Below are some records; give them all again exactly, but not the pictures.

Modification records
★ ★ ★ ★ ★ ★ ★
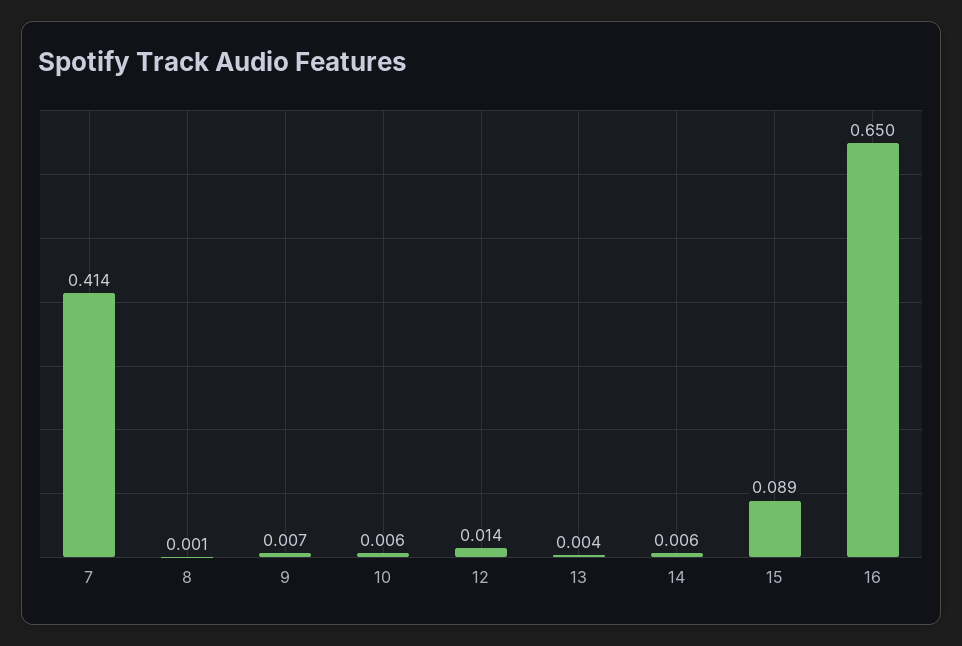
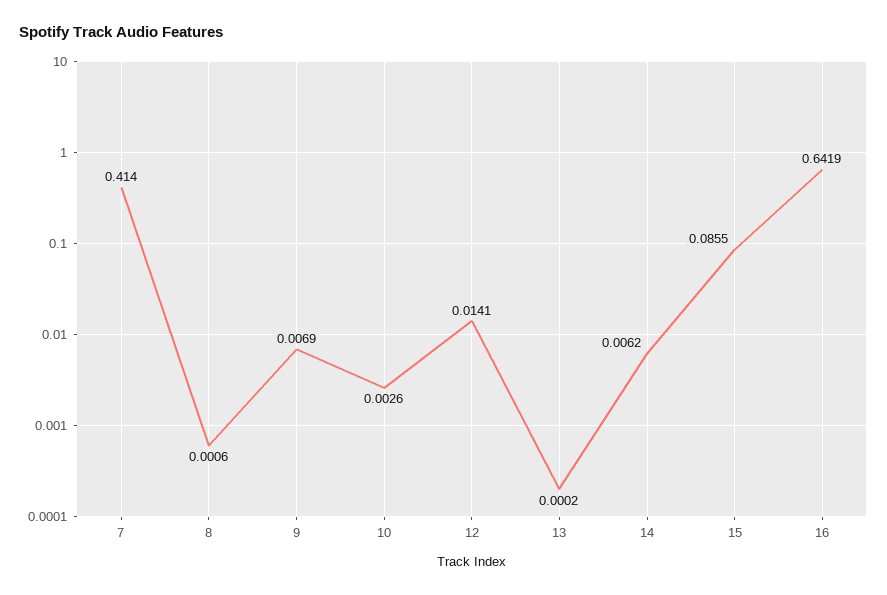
  {
    "7": 0.414,
    "8": 0.0006,
    "9": 0.0069,
-   "10": 0.006,
+   "10": 0.0026,
    "12": 0.0141,
-   "13": 0.004,
+   "13": 0.0002,
    "14": 0.0062,
-   "15": 0.089,
+   "15": 0.0855,
-   "16": 0.65
+   "16": 0.6419
  }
★ ★ ★ ★ ★ ★ ★
▶ **Your solution**:
  {
    "7": 0.414,
    "8": 0.0006,
    "9": 0.0069,
-   "10": 0.006,
+   "10": 0.0026,
    "12": 0.0141,
-   "13": 0.004,
+   "13": 0.0002,
    "14": 0.0062,
-   "15": 0.089,
+   "15": 0.0855,
-   "16": 0.65
+   "16": 0.6419
  }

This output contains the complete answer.